(Limb landmark coordinates)
▽

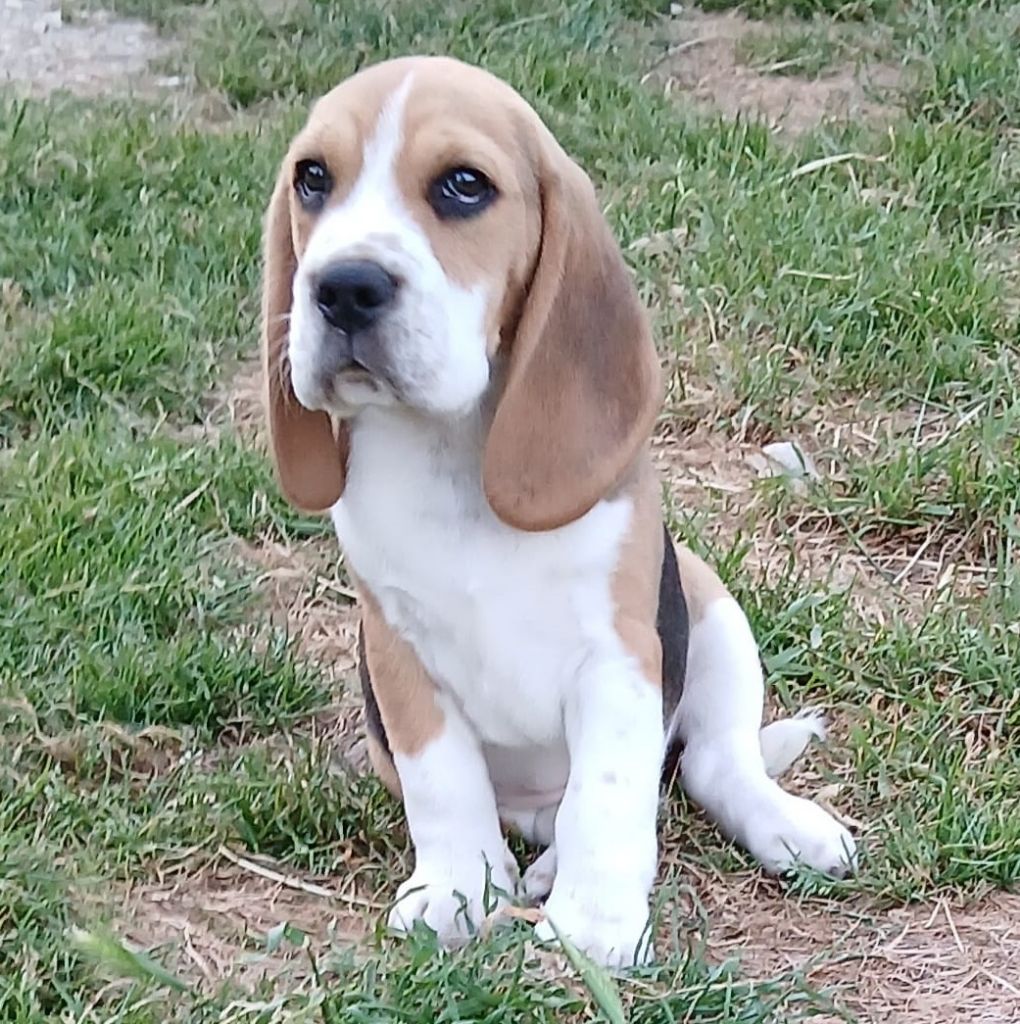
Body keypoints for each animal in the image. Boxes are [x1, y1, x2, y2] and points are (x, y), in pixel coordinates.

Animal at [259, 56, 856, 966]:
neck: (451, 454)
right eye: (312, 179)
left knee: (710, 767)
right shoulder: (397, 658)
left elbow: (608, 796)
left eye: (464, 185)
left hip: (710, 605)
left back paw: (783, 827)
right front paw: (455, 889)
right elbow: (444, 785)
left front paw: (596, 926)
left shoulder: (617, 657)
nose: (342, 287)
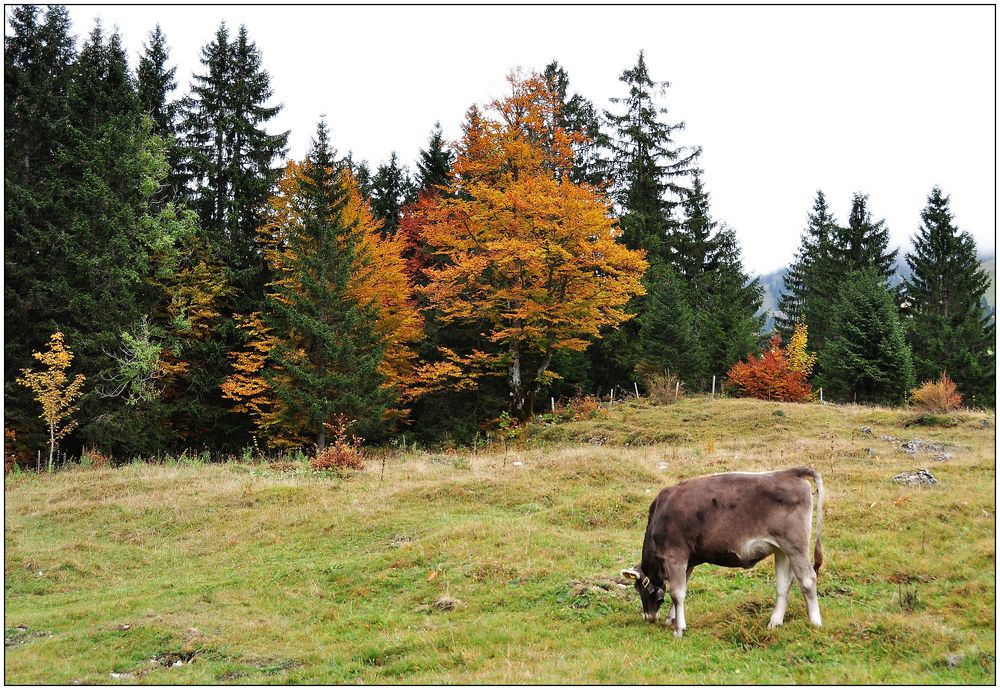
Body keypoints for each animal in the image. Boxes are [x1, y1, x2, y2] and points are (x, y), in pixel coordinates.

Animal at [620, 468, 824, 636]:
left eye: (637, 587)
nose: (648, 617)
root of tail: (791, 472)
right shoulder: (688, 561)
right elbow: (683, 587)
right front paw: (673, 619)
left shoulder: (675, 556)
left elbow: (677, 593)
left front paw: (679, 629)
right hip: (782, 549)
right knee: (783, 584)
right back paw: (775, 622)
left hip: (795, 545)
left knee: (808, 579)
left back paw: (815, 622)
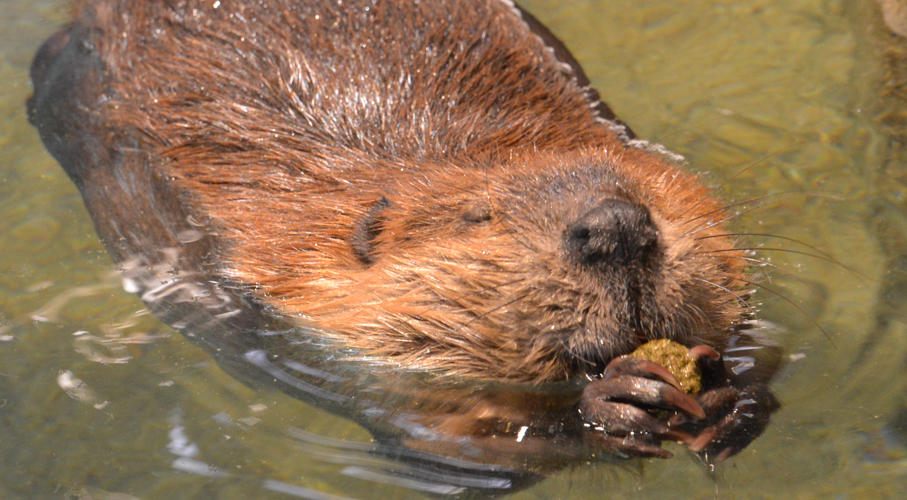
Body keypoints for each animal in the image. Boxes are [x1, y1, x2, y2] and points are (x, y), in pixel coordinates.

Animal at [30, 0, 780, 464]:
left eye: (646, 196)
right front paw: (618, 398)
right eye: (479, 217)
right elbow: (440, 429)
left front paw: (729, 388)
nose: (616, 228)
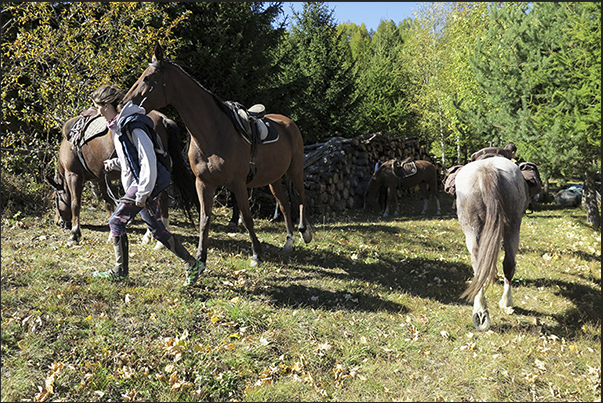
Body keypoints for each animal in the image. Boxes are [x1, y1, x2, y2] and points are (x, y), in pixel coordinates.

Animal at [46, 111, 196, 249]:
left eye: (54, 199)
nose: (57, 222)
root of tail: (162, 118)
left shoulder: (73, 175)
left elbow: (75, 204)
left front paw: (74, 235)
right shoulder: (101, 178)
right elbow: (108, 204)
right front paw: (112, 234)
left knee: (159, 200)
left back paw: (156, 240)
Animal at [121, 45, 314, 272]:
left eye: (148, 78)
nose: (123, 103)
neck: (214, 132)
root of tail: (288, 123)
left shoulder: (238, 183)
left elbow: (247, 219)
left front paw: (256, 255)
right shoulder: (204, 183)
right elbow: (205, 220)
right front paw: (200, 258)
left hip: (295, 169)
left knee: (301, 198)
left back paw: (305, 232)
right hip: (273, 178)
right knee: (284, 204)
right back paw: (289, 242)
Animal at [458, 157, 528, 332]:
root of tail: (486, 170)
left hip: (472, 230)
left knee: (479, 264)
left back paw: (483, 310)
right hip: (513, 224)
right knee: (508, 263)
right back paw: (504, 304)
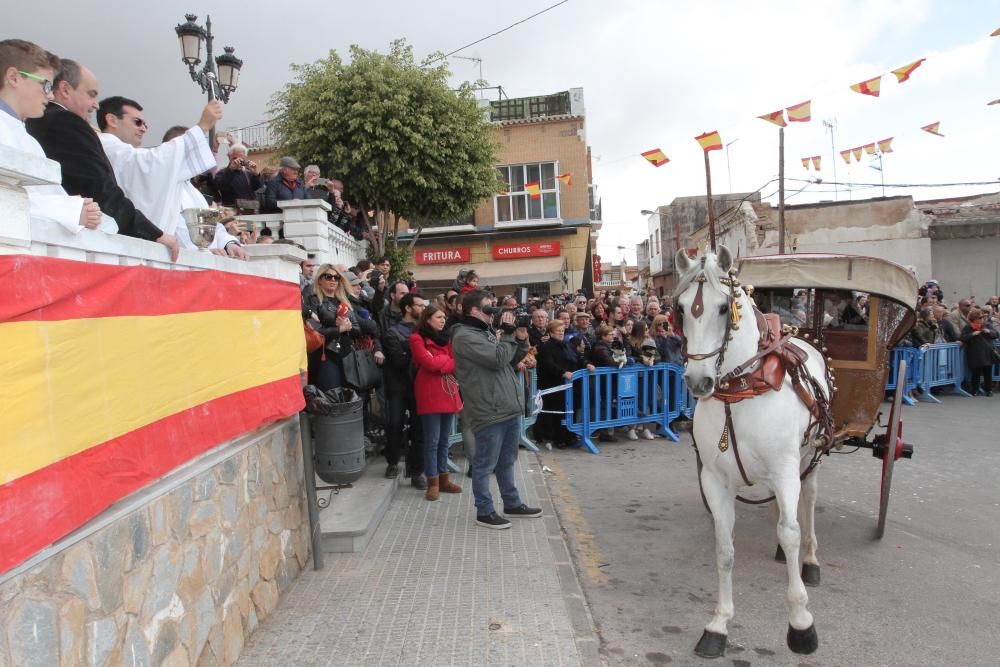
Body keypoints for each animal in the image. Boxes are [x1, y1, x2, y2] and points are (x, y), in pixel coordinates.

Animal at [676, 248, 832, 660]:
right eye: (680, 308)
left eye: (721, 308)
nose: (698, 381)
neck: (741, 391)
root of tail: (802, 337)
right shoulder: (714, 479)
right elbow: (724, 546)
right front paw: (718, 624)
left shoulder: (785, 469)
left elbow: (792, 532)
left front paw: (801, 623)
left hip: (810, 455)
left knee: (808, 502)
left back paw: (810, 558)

△

▶ Instructions to follow
The lines of the records that contain the string "knee" should be located and copied.

▶ Answer for the task
left knee: (710, 767)
right knee: (783, 584)
left knee: (808, 579)
left knee: (159, 200)
left knee: (301, 198)
right knee: (284, 204)
left knee: (479, 264)
right knee: (508, 263)
left knee: (808, 502)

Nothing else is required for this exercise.